--- ページ抜粋 ---

ある朝早く、父が私を起こしに来た!「起きなさい」と彼は言った。「すぐに服を着て、私の書斎に来なさい。話すことがある。」私は、何のことか分からぬまま、その言葉に従った。父は、厳格というよりは、まじめで、悲しそうな様子をしていた。それでも、私は、父の書斎に入るとき、さらに責められるものと思い、身構えた。しかし、予想もしていなかった父の言葉が、私を非常に驚かせた。「私は、幾夜も眠れぬ晩を過ごした。だが、ついに、決心した。お前をパリに還し、音楽の勉強をさせてやろう。ただし、一定期間だけだ。もう一度だけやってみて、それでも成果が出なかったら、そのときは、お前も、自分のためにできることはすべてしてもらったと認めて、別の道を選んでくれるだろうと思う。私が二流の詩人たちに対してどういう意見を持っているかは、お前も知っているだろう。分野が何であれ、他の二流の芸術家も、みな同じだ。そういう役立たずの連中の1人に、もしお前がなってしまったら、私は、死ぬほど悲しいし、それは、私にとって、たいへんな恥辱だ!」

--- 記録の抜粋 ---

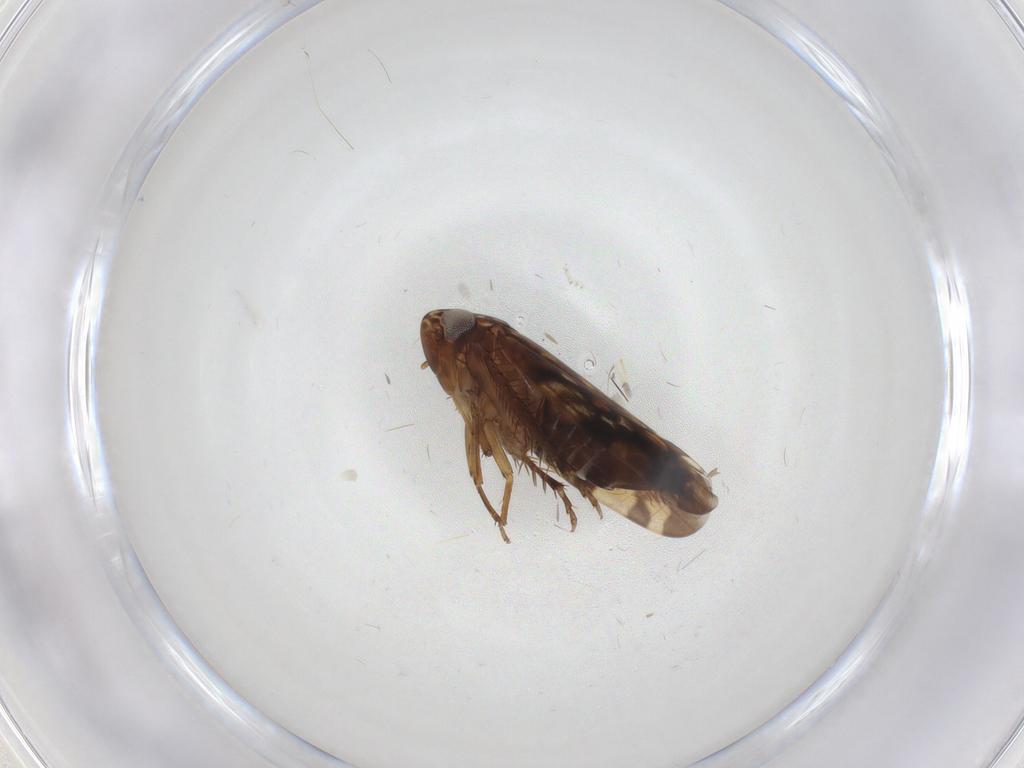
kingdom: Animalia
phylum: Arthropoda
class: Insecta
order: Hemiptera
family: Cicadellidae
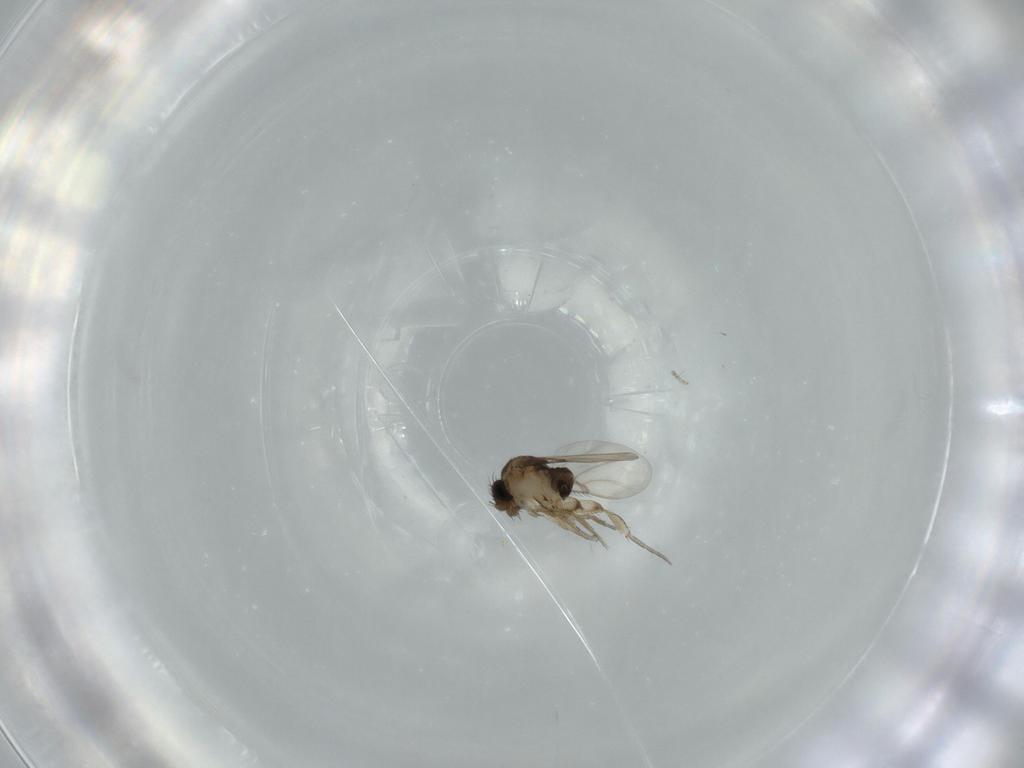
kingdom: Animalia
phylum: Arthropoda
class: Insecta
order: Diptera
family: Phoridae
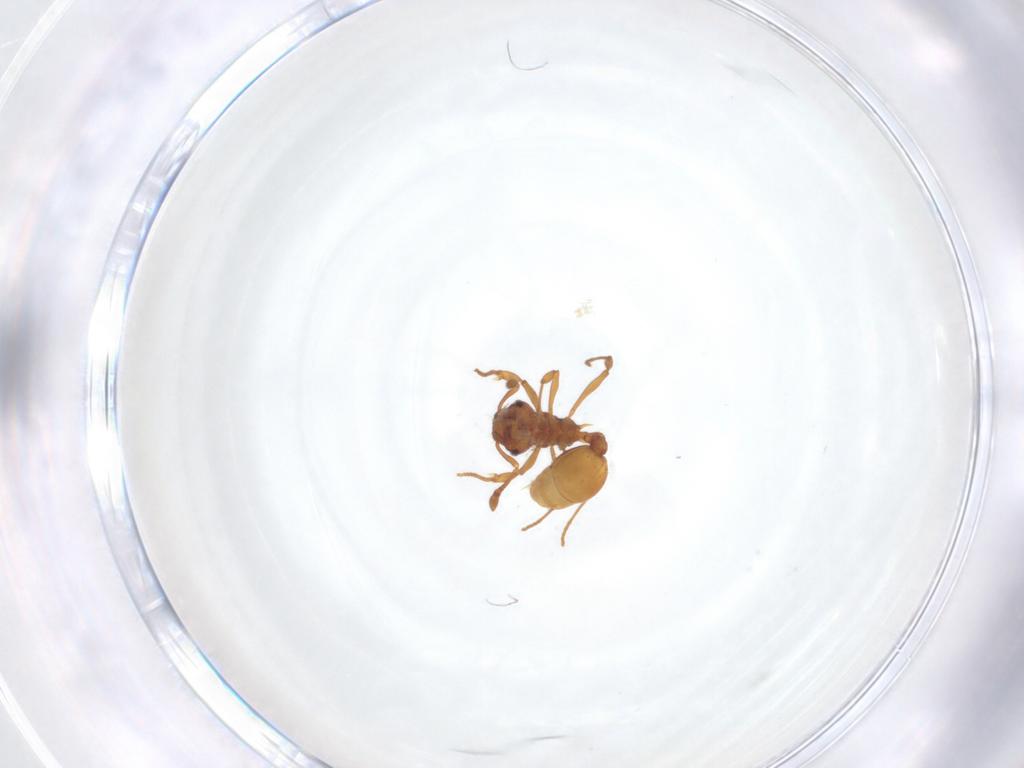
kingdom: Animalia
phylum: Arthropoda
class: Insecta
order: Hymenoptera
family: Formicidae
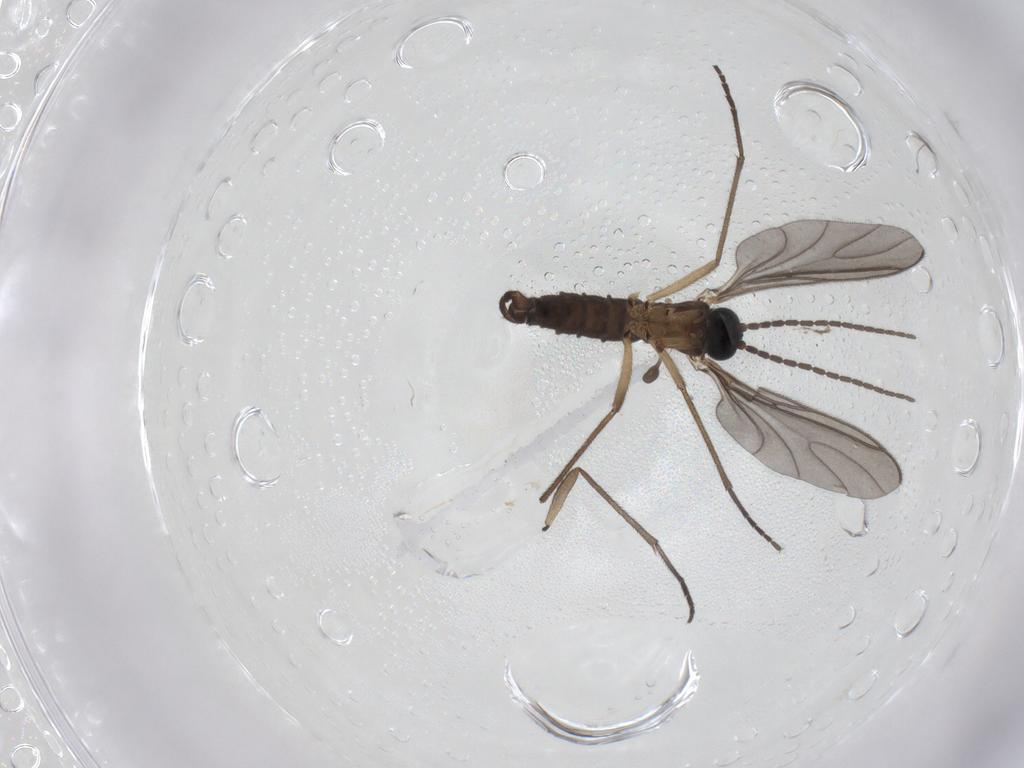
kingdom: Animalia
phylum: Arthropoda
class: Insecta
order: Diptera
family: Sciaridae
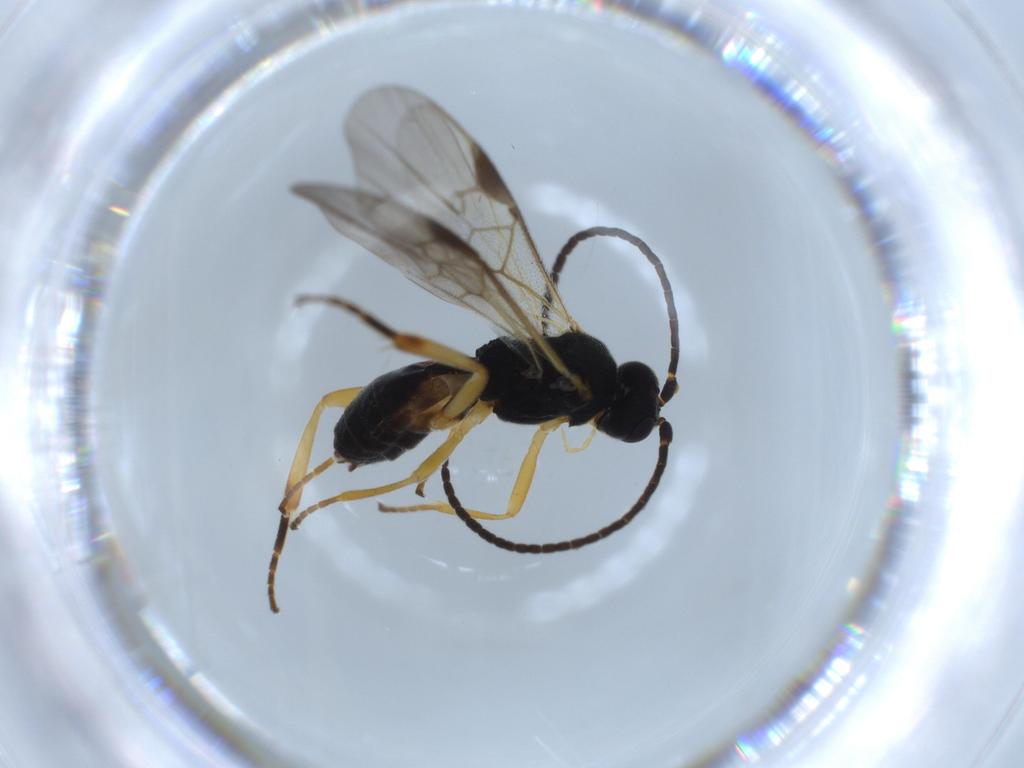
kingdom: Animalia
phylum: Arthropoda
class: Insecta
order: Hymenoptera
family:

---

演習課題 A:
ページ抜粋の「ある朝早く、父が私を起こしに」から「とって、たいへんな恥辱だ!」」まで(両方の語句を含む)を、一字一句そのまま書き写すこと。
演習課題 B:
次の(i)〜(iii)がページ抜粋の内容と合うかどうかを、それぞれ「はい」か「いいえ」で答えること。各答えには、判断の決め手となる本文の語句を正確に引用して添えること。
(i) 父は、私をパリに戻して音楽を学ばせると決めた。
(ii) 父は、期間を限らずに音楽の勉強を許した。
(iii) 父の書斎に入るとき、私は褒められるものと思っていた。

最終結果 A:
ある朝早く、父が私を起こしに来た!「起きなさい」と彼は言った。「すぐに服を着て、私の書斎に来なさい。話すことがある。」私は、何のことか分からぬまま、その言葉に従った。父は、厳格というよりは、まじめで、悲しそうな様子をしていた。それでも、私は、父の書斎に入るとき、さらに責められるものと思い、身構えた。しかし、予想もしていなかった父の言葉が、私を非常に驚かせた。「私は、幾夜も眠れぬ晩を過ごした。だが、ついに、決心した。お前をパリに還し、音楽の勉強をさせてやろう。ただし、一定期間だけだ。もう一度だけやってみて、それでも成果が出なかったら、そのときは、お前も、自分のためにできることはすべてしてもらったと認めて、別の道を選んでくれるだろうと思う。私が二流の詩人たちに対してどういう意見を持っているかは、お前も知っているだろう。分野が何であれ、他の二流の芸術家も、みな同じだ。そういう役立たずの連中の1人に、もしお前がなってしまったら、私は、死ぬほど悲しいし、それは、私にとって、たいへんな恥辱だ!」

最終結果 B:
(i) はい。本文に「お前をパリに還し、音楽の勉強をさせてやろう。」とある。
(ii) いいえ。本文に「ただし、一定期間だけだ。」とある。
(iii) いいえ。本文に「さらに責められるものと思い、身構えた。」とある。